Saved entries:

___

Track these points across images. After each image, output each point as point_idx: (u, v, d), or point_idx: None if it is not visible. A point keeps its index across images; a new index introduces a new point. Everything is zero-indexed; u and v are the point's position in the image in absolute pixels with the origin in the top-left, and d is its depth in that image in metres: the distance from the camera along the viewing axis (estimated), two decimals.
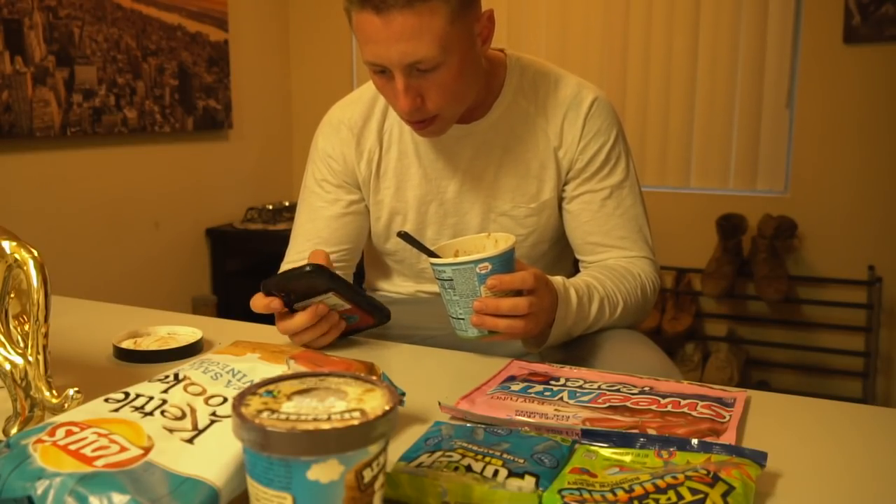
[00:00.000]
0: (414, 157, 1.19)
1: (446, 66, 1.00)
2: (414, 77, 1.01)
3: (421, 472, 0.60)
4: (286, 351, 0.76)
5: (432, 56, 0.98)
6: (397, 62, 0.99)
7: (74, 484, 0.50)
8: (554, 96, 1.16)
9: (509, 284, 0.92)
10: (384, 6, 0.95)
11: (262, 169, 3.37)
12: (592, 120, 1.15)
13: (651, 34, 2.87)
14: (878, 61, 2.57)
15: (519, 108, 1.17)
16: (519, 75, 1.17)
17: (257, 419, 0.45)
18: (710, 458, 0.62)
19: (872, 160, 2.63)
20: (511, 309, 0.92)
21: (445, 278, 0.93)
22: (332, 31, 3.41)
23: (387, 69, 1.01)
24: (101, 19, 2.57)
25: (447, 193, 1.19)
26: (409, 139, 1.18)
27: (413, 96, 1.02)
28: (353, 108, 1.21)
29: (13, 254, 0.68)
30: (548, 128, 1.16)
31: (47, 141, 2.45)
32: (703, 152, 2.88)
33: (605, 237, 1.16)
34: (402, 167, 1.19)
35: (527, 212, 1.18)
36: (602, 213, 1.16)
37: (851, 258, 2.68)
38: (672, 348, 2.84)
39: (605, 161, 1.16)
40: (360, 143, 1.20)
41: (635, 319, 1.14)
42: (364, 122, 1.20)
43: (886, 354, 2.71)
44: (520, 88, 1.17)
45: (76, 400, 0.67)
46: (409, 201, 1.20)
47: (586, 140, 1.15)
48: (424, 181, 1.19)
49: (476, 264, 0.91)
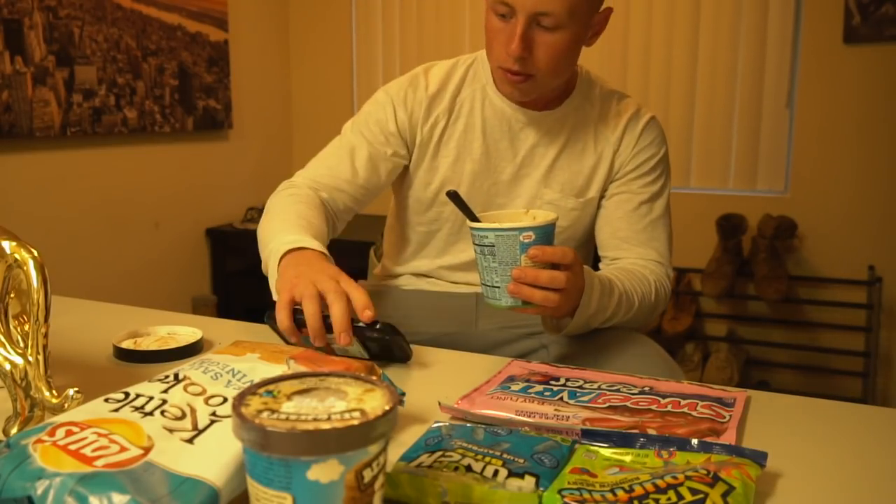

___

For each entry, copy the text exactly and leave out any image it carries.

SOLUTION
Track these points across images. After each image, output each point as point_idx: (u, v, d), or point_idx: None if it is not visible. A point keeps its index across images; a new index introduces a new point. Everything is zero-indexed; u and v are the point's position in the image in absolute pixels with the origin in the top-left, and d is its depth in that image in metres: the distance from the camera along the viewing axis (estimated), two decimals.
[00:00.000]
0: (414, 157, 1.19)
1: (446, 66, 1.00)
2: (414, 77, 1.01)
3: (421, 472, 0.60)
4: (286, 351, 0.76)
5: (432, 56, 0.98)
6: (397, 62, 0.99)
7: (74, 484, 0.50)
8: (554, 96, 1.16)
9: (509, 284, 0.92)
10: (384, 6, 0.95)
11: (262, 169, 3.37)
12: (592, 120, 1.15)
13: (651, 34, 2.87)
14: (878, 61, 2.57)
15: (519, 108, 1.17)
16: (519, 75, 1.17)
17: (257, 419, 0.45)
18: (710, 458, 0.62)
19: (872, 160, 2.63)
20: (511, 309, 0.92)
21: (445, 278, 0.93)
22: (332, 31, 3.41)
23: (387, 69, 1.01)
24: (101, 19, 2.57)
25: (447, 193, 1.19)
26: (409, 139, 1.18)
27: (413, 96, 1.02)
28: (353, 108, 1.21)
29: (13, 254, 0.68)
30: (548, 128, 1.16)
31: (47, 141, 2.45)
32: (703, 152, 2.88)
33: (605, 237, 1.16)
34: (402, 167, 1.19)
35: (527, 212, 1.18)
36: (602, 213, 1.16)
37: (851, 258, 2.68)
38: (672, 348, 2.84)
39: (605, 161, 1.16)
40: (360, 143, 1.20)
41: (635, 319, 1.14)
42: (364, 122, 1.20)
43: (886, 354, 2.71)
44: (520, 88, 1.17)
45: (76, 400, 0.67)
46: (409, 201, 1.20)
47: (586, 140, 1.15)
48: (424, 181, 1.19)
49: (476, 264, 0.91)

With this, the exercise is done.